Basidiospores {40/2/2} (8) 8.5–9.5 (10) [8.95 ± 0.51, 8.50] × (6.5) 7–8.5 [7.61 ± 0.48, 7.50] µm, Q = (1.06) 1.07– 1.27 (1.29) [1.18 ± 0.06, 1.13] including subreticulate ornamentation generally 0.5 µm high, subglobose to broadly ellipsoid, slightly thick-walled to thick-walled, slightly yellowish, amyloid, with a small apiculus. Basidia 30–42 × 9.5–12.5 μm, clavate, two- or four-spored, thin-walled, nearly colourless. Lamella trama intermixed, composed of inflated cells sized 15–50 × 14–45 µm, thin-walled to slightly thick-walled, slightly yellowish mixed with filamentous hyphae 2–10 µm wide, thin-walled to slightly thick-walled, slightly yellowish, moderately to frequently branching. Cheilocystidia very abundant, 35–72 × 6.5–11 µm, lanceolate, thin-walled, smooth, slightly yellowish. Pleurocystidia abundant, similar to cheilocystidia. Pseudocystidia not recognized. Marginal cells not recognized. Pileipellis composed of a trichoderm by chains of inflated cells sized 6–25 × 5–14 µm, slightly thick-walled, each terminated with a lanceolate cell sized 18–50 × 2–6.5 µm, slightly yellowish to brownish. Clamp connections absent.
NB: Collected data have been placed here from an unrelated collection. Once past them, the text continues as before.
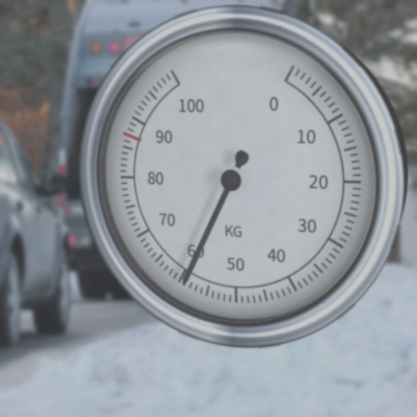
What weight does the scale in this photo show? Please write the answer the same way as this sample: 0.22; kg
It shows 59; kg
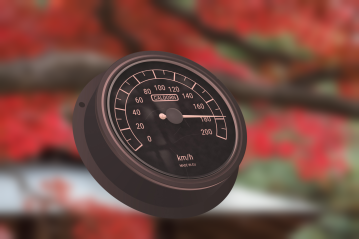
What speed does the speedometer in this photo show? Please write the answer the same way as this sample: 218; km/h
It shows 180; km/h
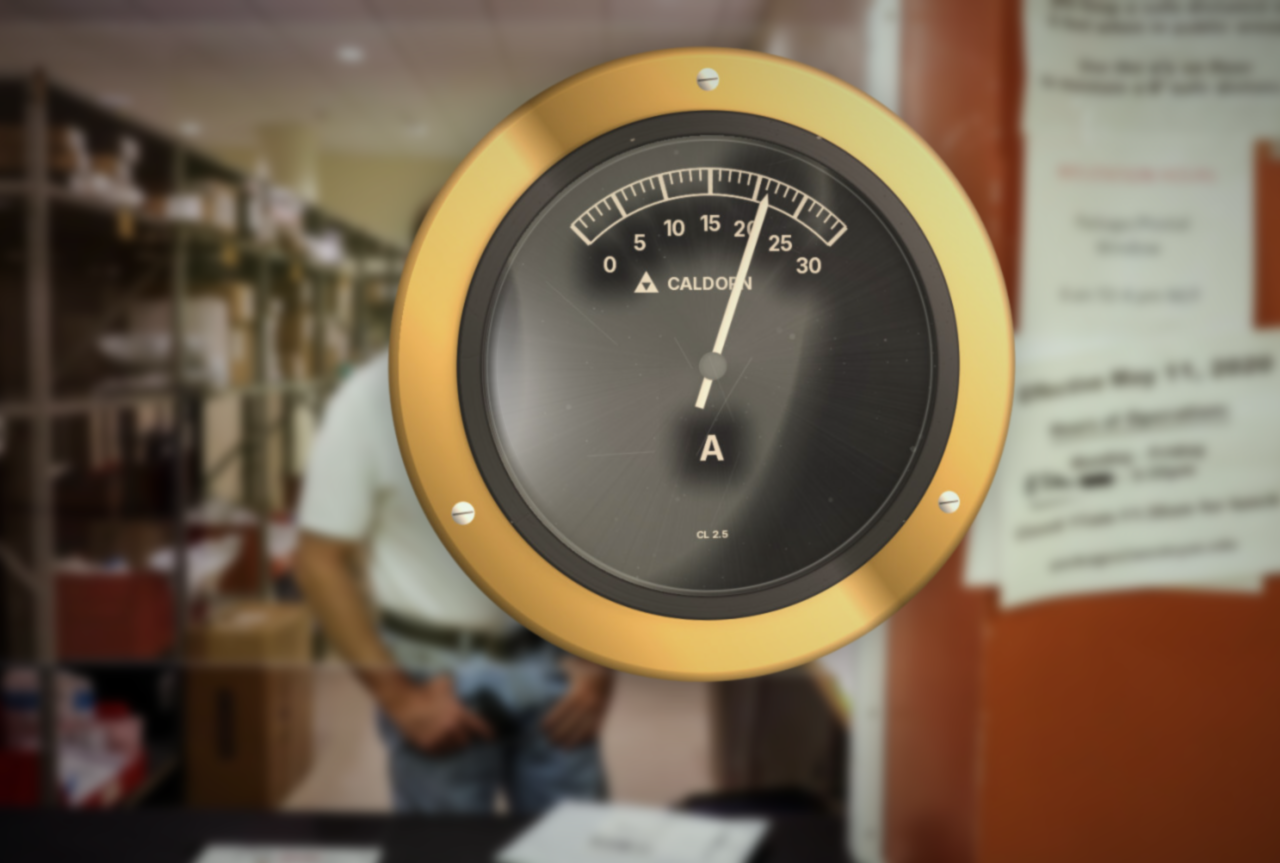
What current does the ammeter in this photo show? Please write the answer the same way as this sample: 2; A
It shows 21; A
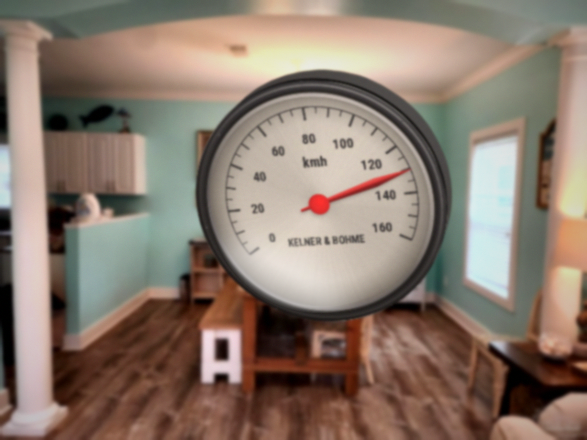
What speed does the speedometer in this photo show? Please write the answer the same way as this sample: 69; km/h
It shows 130; km/h
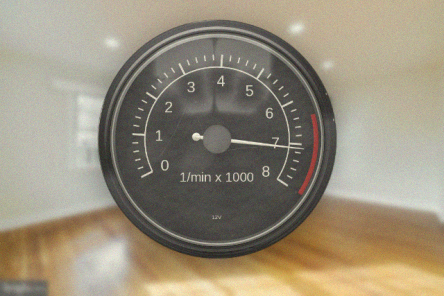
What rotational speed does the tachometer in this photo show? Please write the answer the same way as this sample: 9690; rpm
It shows 7100; rpm
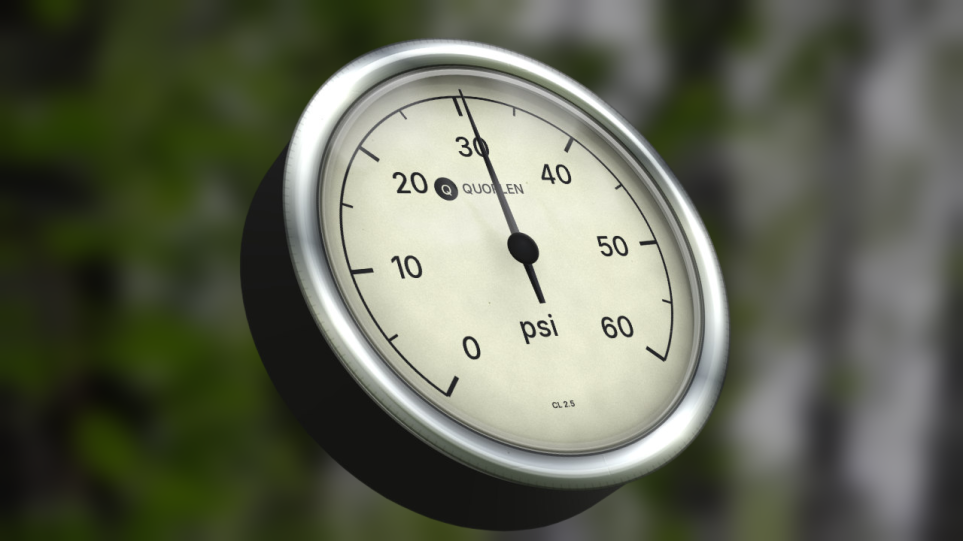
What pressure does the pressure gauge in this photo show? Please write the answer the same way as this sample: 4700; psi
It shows 30; psi
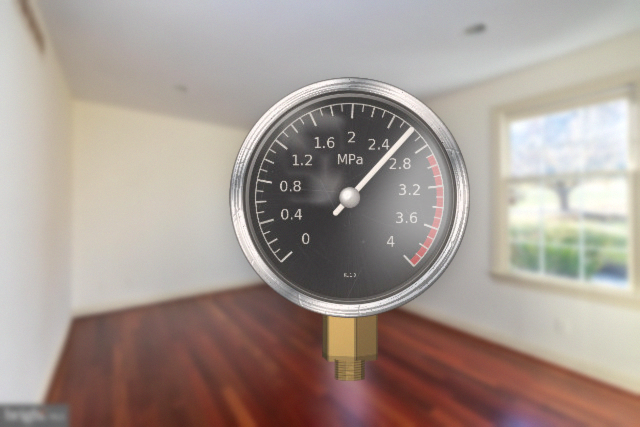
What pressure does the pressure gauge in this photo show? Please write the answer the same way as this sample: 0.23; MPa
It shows 2.6; MPa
Habit and distribution:— Solitary, on soil, in southern subtropical monsoon forests dominated by plants of Fagaceae and Myrtaceae . Currently known from China.
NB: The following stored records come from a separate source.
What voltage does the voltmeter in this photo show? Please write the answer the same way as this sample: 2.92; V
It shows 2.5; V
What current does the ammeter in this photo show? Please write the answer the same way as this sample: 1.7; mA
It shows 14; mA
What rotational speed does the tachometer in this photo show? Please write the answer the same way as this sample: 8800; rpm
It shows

Other collections examined:— CHINA. Guangdong Province: Guangzhou City, Tianhe District, South China Agricultural University , Arboretum , 23°09’27”N, 113°21’22”E, elevation 40 m, May 7, 2023, Jia Y GoogleMaps . Lin & Kun L . Yang , L2312 ( HTBM0845 ); same location, May 12, 2023, Jia Y . Lin & Kun L . Yang, L2331 ( HTBM0864 ) .
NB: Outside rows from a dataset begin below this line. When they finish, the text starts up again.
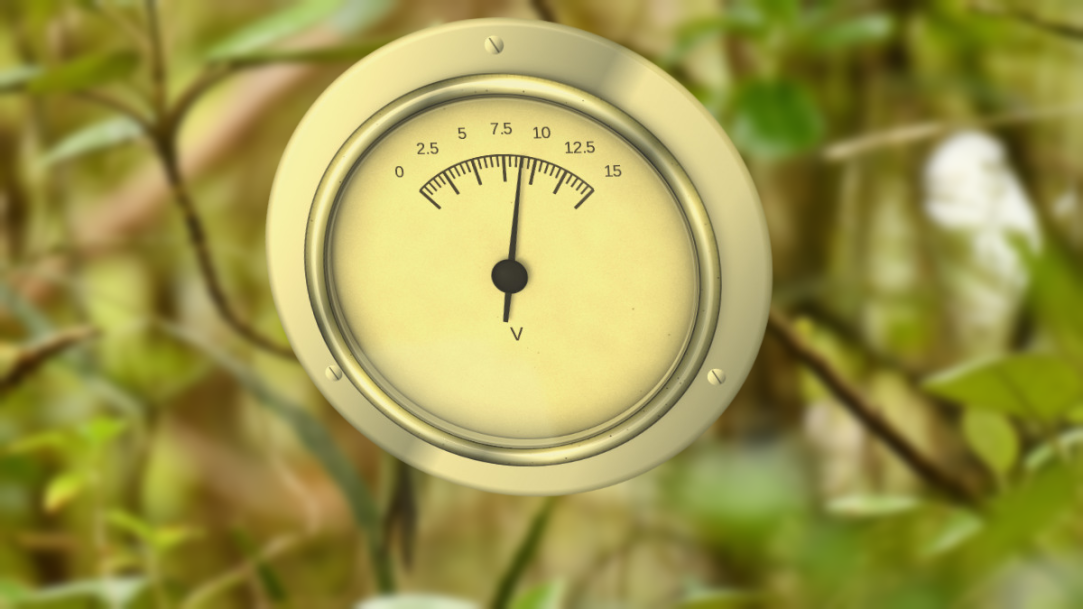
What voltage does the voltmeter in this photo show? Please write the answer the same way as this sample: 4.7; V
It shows 9; V
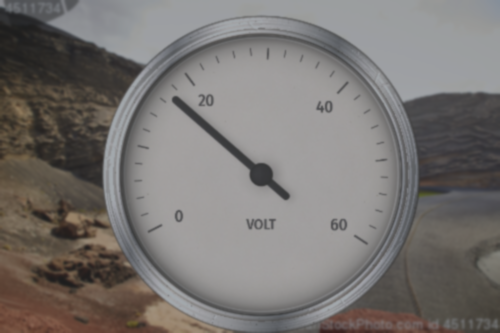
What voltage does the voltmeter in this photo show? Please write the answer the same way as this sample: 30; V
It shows 17; V
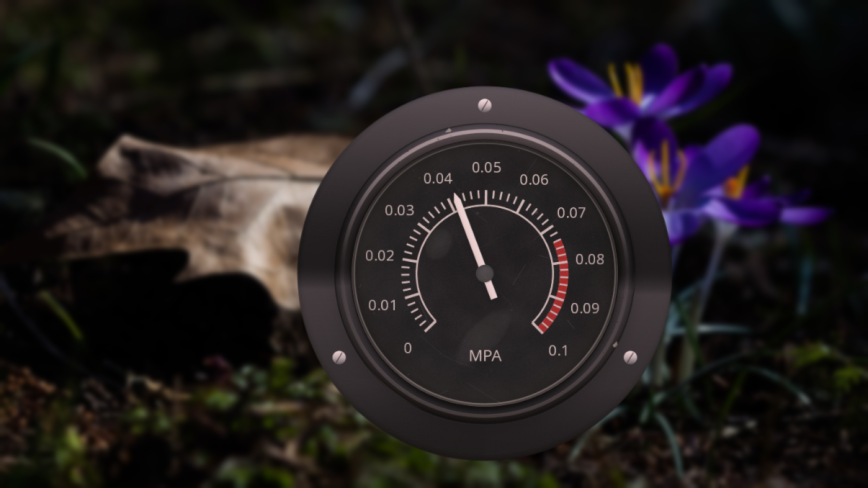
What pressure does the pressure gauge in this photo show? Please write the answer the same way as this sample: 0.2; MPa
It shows 0.042; MPa
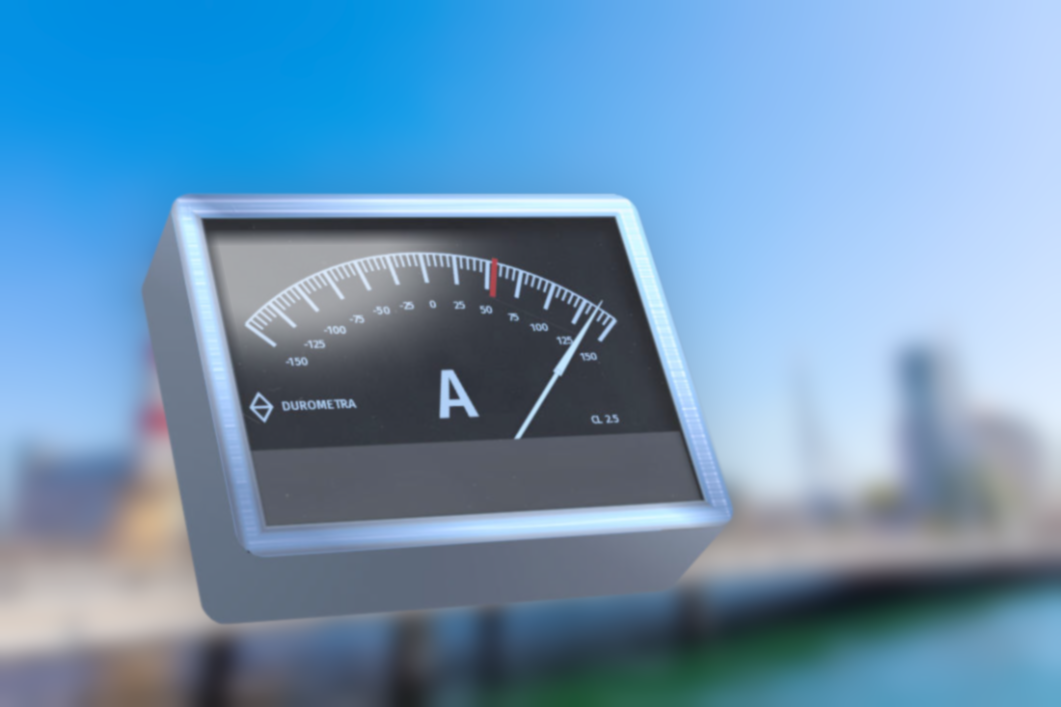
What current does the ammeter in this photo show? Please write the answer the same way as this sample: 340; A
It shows 135; A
Phylogeny:— According to the BLAST search of ITS sequences in GenBank ( NCBI 2025), our collections HKAS147750, HTBM0845 and HTBM0864 represent a single species of Russula sect. Heterophyllae subsect. Amoeninae . Therefore, a phylogeny was inferred to classify our collections with representative collections of known species of this subsection and our collections as the ingroup, and a collection of Russula sect. Heterophyllae subsect. Heterophyllae as the outgroup according to the phylogeny regarding this group in Boonmee et al. (2021), using the ITS locus available for most known species in this group ( Table 16; Supplement 17). In the result, the ML and BI topologies are almost identical, only with a minimal variation in statistical support, so only the tree inferred from the ML analysis is displayed ( Fig. 30). Our collections HKAS147750, HTBM0845 and HTBM0864 form an undescribed clade with significant support.

Notes:— Species of Russula sect. Heterophyllae subsect. Amoeninae are distinct in the more or less felty pileus surface ( Wisitrassameewong et al. 2020) . The pileus colour of most species in this subsection are darker as reddish to violetish ( Wisitrassameewong et al. 2020), and thus Russula dulcicora is easily distinguished by its palely pinkish pileus. For another two species in this subsection also dominated by pinkish tinges in pileus color, namely R. bella and R. punicea , R. dulcicora can still be easily distinguished by its larger basidiospores ( Chiu 1945, Wisitrassameewong et al. 2020).